■ WORK REQUEST
Copy each record exactly as it reads, leaving out any pictures it holds.

■ SUPPLIED DATA

=== Begin Enclosure ===

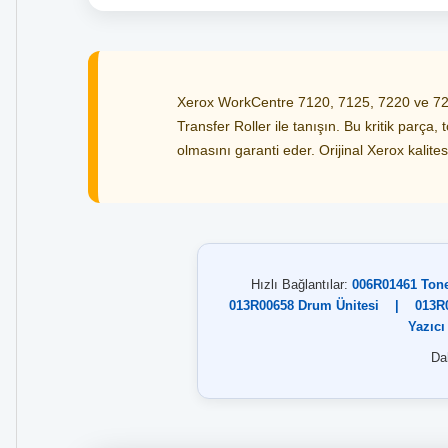
Xerox WorkCentre 7120, 7125, 7220 ve 7225
Transfer Roller ile tanışın. Bu kritik parça
olmasını garanti eder. Orijinal Xerox kalite
Hızlı Bağlantılar:
006R01461 Ton
013R00658 Drum Ünitesi
|
013R
Yazıcı
Dah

=== End Enclosure ===

■ WRITTEN ANSWER
Xerox WorkCentre 7120, 7125, 7220 ve 7225
Transfer Roller ile tanışın. Bu kritik parça
olmasını garanti eder. Orijinal Xerox kalite
Hızlı Bağlantılar:
006R01461 Ton
013R00658 Drum Ünitesi
|
013R
Yazıcı
Dah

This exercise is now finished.